Une faille de partage de fichiers Windows zéro jour peut faire planter les systèmes, peut-être pire

La mise en œuvre du protocole de partage de fichiers réseau SMB dans Windows présente une grave vulnérabilité qui pourrait permettre aux pirates informatiques, à tout le moins, de planter des systèmes à distance.

La vulnérabilité non corrigée a été révélée publiquement jeudi par un chercheur indépendant en sécurité nommé Laurent Gaffié, qui affirme que Microsoft a retardé la publication d'un correctif pour la faille au cours des trois derniers mois..

Gaffié, connu sur Twitter sous le nom de PythonResponder, a publié un exploit de preuve de concept pour la vulnérabilité sur GitHub, déclenchant un avis du Centre de coordination CERT (CERT / CC) de l'Université Carnegie Mellon.

"Microsoft Windows contient un bogue de corruption de mémoire dans la gestion du trafic SMB, qui peut permettre à un attaquant distant non authentifié de provoquer un déni de service ou potentiellement d'exécuter du code arbitraire sur un système vulnérable", a déclaré CERT / CC dans l'avis..

L'implémentation par Microsoft du protocole Server Message Block (SMB) est utilisée par les ordinateurs Windows pour partager des fichiers et des imprimantes sur un réseau et gère également l'authentification à ces ressources partagées.

La vulnérabilité affecte Microsoft SMB version 3, la version la plus récente du protocole. CERT / CC a confirmé que l'exploit peut être utilisé pour planter des versions entièrement corrigées de Windows 10 et Windows 8.1.

Un attaquant peut exploiter la vulnérabilité en trompant un système Windows pour se connecter à un serveur SMB malveillant qui enverrait alors des réponses spécialement conçues. Il existe un certain nombre de techniques pour forcer de telles connexions SMB et certaines nécessitent peu ou pas d'interaction avec l'utilisateur, a averti CERT / CC.

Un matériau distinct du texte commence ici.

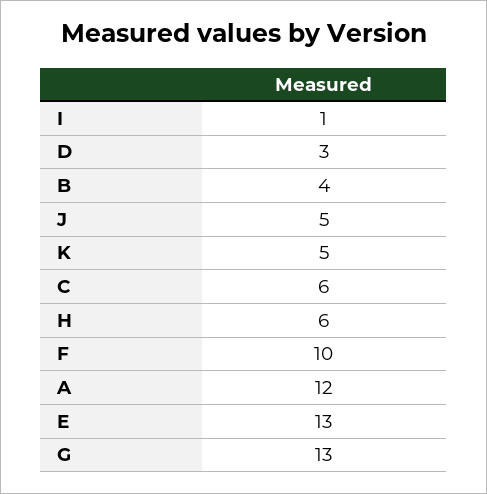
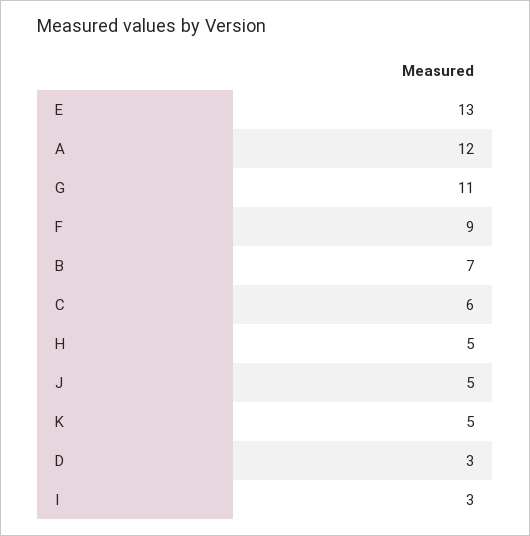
  {
-   "I": 1,
+   "I": 3,
    "D": 3,
-   "B": 4,
+   "B": 7,
    "J": 5,
    "K": 5,
    "C": 6,
-   "H": 6,
+   "H": 5,
-   "F": 10,
+   "F": 9,
    "A": 12,
    "E": 13,
-   "G": 13
+   "G": 11
  }

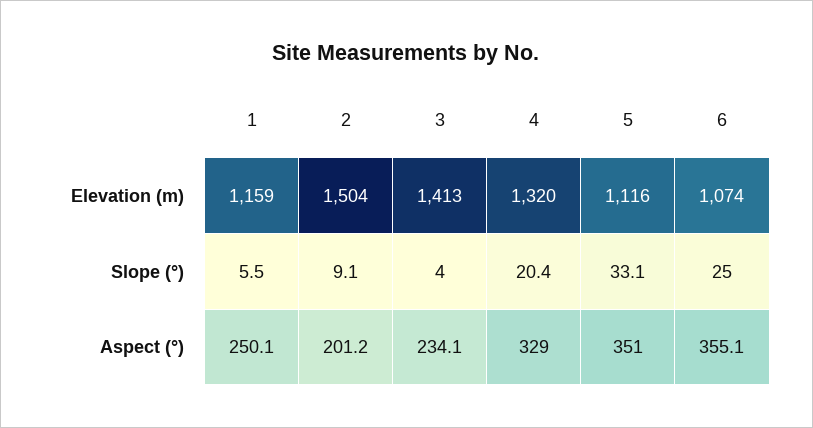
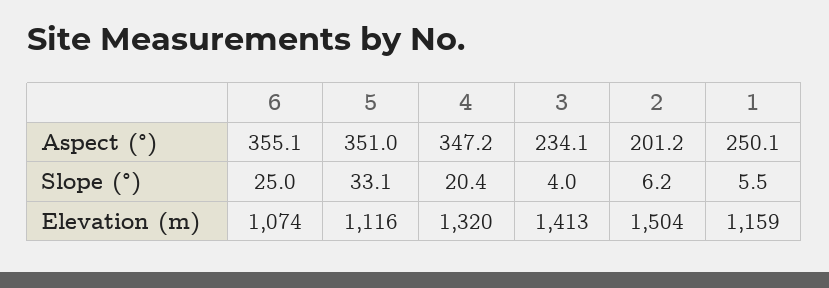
  {
    "1": {
      "Elevation (m)": 1159,
      "Slope (°)": 5.5,
      "Aspect (°)": 250.1
    },
    "2": {
      "Elevation (m)": 1504,
-     "Slope (°)": 9.1,
+     "Slope (°)": 6.2,
      "Aspect (°)": 201.2
    },
    "3": {
      "Elevation (m)": 1413,
      "Slope (°)": 4,
      "Aspect (°)": 234.1
    },
    "4": {
      "Elevation (m)": 1320,
      "Slope (°)": 20.4,
-     "Aspect (°)": 329
+     "Aspect (°)": 347.2
    },
    "5": {
      "Elevation (m)": 1116,
      "Slope (°)": 33.1,
      "Aspect (°)": 351
    },
    "6": {
      "Elevation (m)": 1074,
      "Slope (°)": 25,
      "Aspect (°)": 355.1
    }
  }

La bonne nouvelle est qu'il n'y a pas encore de rapports confirmés d'exécution réussie de code arbitraire à travers cette vulnérabilité. Cependant, s'il s'agit d'un problème de corruption de mémoire tel que décrit par CERT / CC, l'exécution de code peut être une possibilité.

"Les plantages que nous avons observés jusqu'à présent ne se manifestent pas d'une manière qui suggère une exécution de code simple, mais cela peut changer, cependant, car nous avons le temps de l'analyser plus en profondeur", a déclaré Carsten Eiram, le directeur de la recherche. agent de la firme de renseignement sur la vulnérabilité Risk Based Security, par courriel. "Ce n'est que la première étape de l'analyse."

La société de Carsten a également confirmé le crash sur un système Windows 10 entièrement corrigé, mais n'a pas encore établi s'il s'agit simplement d'un crash de déréférencement de pointeur NULL ou du résultat d'un problème plus profond qui pourrait avoir un impact plus grave. Juste pour être sûr, la société suit le guide du CERT / CC en traitant cela comme une faille potentielle d'exécution de code. Le CERT / CC a marqué l'impact de cette vulnérabilité avec 10, le maximum dans le Common Vulnerability Scoring System (CVSS).

Gaffié a déclaré sur Twitter que Microsoft prévoyait de corriger ce problème lors de son prochain "Patch Tuesday", qui tombera ce mois-ci le 14 février - le deuxième mardi du mois. Cependant, il est possible que Microsoft sorte de son cycle de correctifs normal si la vulnérabilité est en effet critique et commence à être exploitée dans la nature.

Microsoft n'a pas immédiatement répondu à une demande de commentaire.

CERT / CC et Eiram conseillent tous les deux aux administrateurs réseau de bloquer les connexions SMB sortantes - ports TCP 139 et 445 ainsi que les ports UDP 137 et 138 - des réseaux locaux à Internet. Cela n'éliminera pas complètement la menace, mais l'isolera sur les réseaux locaux.